* **About this exercise**: From the listing below, work out how many lines contain "Deploying". Reply with that number only.

* **Dataset extract**:
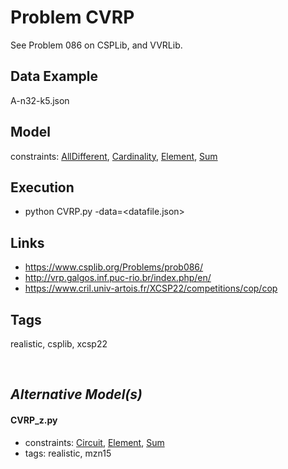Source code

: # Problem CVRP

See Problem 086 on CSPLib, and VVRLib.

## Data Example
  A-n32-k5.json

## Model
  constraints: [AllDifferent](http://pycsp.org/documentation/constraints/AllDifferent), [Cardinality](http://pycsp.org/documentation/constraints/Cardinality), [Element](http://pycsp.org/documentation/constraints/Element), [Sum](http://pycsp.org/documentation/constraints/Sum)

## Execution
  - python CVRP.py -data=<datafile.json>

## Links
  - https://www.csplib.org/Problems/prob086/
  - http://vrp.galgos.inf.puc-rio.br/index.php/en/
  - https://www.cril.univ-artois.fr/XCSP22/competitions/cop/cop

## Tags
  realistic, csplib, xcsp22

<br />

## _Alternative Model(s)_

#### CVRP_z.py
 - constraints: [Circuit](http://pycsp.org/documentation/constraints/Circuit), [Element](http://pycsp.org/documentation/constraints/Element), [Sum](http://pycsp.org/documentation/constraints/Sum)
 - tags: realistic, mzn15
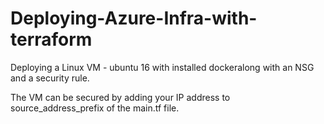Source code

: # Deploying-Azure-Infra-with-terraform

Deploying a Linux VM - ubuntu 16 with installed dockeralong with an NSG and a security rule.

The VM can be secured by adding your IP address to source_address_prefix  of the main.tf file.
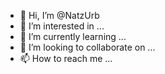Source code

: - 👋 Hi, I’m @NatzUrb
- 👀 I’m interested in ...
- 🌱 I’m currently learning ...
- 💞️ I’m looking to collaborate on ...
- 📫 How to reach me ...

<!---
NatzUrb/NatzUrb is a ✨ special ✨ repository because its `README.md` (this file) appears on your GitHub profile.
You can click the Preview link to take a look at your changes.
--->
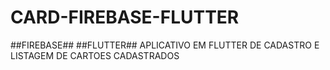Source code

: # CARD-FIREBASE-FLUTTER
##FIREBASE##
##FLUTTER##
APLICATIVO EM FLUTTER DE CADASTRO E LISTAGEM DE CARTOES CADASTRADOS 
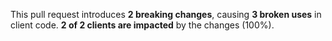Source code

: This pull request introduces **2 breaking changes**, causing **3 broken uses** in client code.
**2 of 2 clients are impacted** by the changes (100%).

* **Result below**: 2